Another extremely interesting finding relating to the power of prayer for members of the fellowship was discovered by Marc Galanter, MD, professor of psychiatry and director of the Division of Alcoholism and Drug Abuse at NYU Langone. In a study entitled, Spiritual Awakening in Alcoholics Anonymous: Empirical Findings, the authors applied a psychiatric survey instrument to 161 long-term AA members who reported having had such a spiritual awakening thanks to the fellowship. The conclusion of the study was that ‘sixty-seven percent of respondents reported no craving for alcohol or drugs at the time of this survey.[4]’ Galanter along with researchers from NYU Langone Medical Center, executed what is believed to be the first study that explores AA members brain physiology. According to the study AA members who prayed when looking at drinking related images, reported less cravings than those who simply read a newspaper. Those that prayed and experienced reduced cravings also demonstrated, via an MRI scan, more activity in the regions of the brain that are responsible for attention and emotion.

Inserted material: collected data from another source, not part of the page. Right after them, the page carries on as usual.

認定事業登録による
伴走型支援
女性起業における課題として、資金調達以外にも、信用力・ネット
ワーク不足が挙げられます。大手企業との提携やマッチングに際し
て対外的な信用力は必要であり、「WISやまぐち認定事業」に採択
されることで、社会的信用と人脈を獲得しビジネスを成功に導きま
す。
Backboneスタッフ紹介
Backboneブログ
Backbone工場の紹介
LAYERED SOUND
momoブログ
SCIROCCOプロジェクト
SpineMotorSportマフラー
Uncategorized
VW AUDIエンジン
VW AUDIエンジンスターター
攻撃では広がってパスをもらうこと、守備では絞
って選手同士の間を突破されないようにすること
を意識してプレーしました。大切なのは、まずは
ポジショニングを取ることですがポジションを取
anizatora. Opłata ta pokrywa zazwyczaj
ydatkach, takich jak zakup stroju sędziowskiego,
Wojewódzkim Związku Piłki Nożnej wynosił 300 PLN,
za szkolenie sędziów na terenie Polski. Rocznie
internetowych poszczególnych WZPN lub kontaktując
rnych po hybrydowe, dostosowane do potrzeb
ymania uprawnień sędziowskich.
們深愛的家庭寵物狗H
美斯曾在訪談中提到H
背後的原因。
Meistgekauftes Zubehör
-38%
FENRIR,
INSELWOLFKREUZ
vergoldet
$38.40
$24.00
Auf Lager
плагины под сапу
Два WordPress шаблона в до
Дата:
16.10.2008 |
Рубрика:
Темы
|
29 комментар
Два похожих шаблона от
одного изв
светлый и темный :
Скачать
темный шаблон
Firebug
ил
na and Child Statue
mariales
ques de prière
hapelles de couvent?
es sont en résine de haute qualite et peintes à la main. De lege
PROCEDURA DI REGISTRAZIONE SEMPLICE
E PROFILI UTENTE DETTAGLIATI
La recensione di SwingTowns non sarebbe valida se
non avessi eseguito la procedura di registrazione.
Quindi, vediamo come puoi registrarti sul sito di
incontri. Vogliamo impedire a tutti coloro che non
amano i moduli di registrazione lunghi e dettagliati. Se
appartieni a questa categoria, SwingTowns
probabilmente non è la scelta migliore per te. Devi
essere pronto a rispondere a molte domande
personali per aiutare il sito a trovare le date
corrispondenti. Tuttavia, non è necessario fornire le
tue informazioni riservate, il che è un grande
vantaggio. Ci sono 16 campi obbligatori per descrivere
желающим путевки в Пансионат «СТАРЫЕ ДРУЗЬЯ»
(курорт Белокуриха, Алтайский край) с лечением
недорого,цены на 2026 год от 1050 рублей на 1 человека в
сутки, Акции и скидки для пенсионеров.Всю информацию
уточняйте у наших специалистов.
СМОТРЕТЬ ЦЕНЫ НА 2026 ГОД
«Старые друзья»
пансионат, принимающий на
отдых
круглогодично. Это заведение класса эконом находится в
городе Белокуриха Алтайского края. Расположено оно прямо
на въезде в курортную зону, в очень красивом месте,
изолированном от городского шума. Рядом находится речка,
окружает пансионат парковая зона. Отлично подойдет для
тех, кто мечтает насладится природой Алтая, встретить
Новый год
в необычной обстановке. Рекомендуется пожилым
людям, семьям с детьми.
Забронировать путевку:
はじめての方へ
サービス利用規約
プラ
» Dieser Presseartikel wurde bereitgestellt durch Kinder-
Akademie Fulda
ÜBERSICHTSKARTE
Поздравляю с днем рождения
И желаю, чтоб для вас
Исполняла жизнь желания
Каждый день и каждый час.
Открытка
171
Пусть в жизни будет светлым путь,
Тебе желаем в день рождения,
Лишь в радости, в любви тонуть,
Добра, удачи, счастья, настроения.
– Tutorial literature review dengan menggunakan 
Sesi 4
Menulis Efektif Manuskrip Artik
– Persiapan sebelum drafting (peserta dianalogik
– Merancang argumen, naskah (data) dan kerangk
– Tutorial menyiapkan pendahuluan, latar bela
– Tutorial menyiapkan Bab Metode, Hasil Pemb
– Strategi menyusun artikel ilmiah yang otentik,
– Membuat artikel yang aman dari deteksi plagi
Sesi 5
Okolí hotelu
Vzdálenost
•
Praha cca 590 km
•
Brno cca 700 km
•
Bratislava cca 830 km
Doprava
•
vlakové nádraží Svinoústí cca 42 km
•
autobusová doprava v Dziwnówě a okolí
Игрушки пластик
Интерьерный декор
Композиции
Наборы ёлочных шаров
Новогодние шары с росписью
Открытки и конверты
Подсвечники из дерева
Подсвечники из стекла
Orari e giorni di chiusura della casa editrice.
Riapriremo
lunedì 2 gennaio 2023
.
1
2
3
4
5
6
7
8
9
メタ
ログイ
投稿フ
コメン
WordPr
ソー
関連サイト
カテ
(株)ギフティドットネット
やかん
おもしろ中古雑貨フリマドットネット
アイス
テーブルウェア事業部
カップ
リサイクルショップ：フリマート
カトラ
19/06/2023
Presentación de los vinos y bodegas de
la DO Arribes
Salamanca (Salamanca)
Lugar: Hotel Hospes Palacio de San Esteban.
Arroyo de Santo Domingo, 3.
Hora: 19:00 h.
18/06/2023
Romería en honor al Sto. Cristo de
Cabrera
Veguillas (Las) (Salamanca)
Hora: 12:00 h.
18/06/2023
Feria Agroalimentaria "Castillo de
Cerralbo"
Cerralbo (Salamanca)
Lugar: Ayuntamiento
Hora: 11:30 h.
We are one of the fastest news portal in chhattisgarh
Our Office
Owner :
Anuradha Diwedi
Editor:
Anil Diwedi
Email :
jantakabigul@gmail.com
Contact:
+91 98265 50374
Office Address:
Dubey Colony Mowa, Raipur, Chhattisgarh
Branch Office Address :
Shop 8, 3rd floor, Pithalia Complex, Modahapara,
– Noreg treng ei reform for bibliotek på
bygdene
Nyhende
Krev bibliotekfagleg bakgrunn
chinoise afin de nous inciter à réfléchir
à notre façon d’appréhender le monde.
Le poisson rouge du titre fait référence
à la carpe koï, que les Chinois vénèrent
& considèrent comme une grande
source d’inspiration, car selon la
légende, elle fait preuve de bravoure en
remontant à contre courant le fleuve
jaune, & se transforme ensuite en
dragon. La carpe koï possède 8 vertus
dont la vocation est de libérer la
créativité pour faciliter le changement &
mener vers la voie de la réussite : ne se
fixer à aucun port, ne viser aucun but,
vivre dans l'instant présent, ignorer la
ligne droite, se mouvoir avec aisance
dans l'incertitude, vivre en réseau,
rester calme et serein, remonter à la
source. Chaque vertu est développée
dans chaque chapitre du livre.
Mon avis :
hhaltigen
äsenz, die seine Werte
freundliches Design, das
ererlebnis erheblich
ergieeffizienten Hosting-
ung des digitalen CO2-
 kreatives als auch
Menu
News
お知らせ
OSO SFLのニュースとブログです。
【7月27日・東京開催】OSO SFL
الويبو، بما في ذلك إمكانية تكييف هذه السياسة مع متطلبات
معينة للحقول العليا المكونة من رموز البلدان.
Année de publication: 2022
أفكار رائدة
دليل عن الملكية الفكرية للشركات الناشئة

Of his study, Dr Galanter says “Our findings suggest that the experience of AA over the years had left these members with an innate ability to use the AA experience—prayer in this case―to minimize the effect of alcohol triggers in producing craving. Craving is diminished in long-term AA members compared to patients who have stopped drinking for some period of time but are more vulnerable to relapse.”

Another positive aspect of the 12-step experience which relates to spirituality is the sense of mutual support. The group has therapeutic value because participants identify with other people’s struggles and share both the positive aspects of recovery and the negative aspects of addiction. AA literature often refers to the “group” as the most important part of recovery, and the group’s solidarity is considered a critical component of the programme’s spiritual nature (Vaillant, 2005). An addict, like any human, craves a sense of belonging and community and 12 step meetings are able to offer that.

Lastly there has been research done by Rudolf H. Moos of the Department of Veterans Affairs and Stanford University, and colleagues looking at a 16 year study of alcoholics or problem drinkers who either tried to stop drinking alone, sought help from AA, sought help from a therapist and, in some cases, sought help from both. The results of this study were, when asked at the 16-year follow up, of those who went to at least 27 meetings in their first year, 67% were abstinent compared to only 34% of the individuals who hadn’t attended meetings. Those who saw a therapist in the first year reported that 56% of them were abstinent compared to 39 % who didn’t see a therapist. (Moos, 2006)

In conclusion I return to the statement by John F Kelly at the start of this article: a combination of both professional treatment and the 12 steps together seems like it is more likely to predict better outcomes than any approach alone, and the 12 step programmes are certainly better than no approach at all.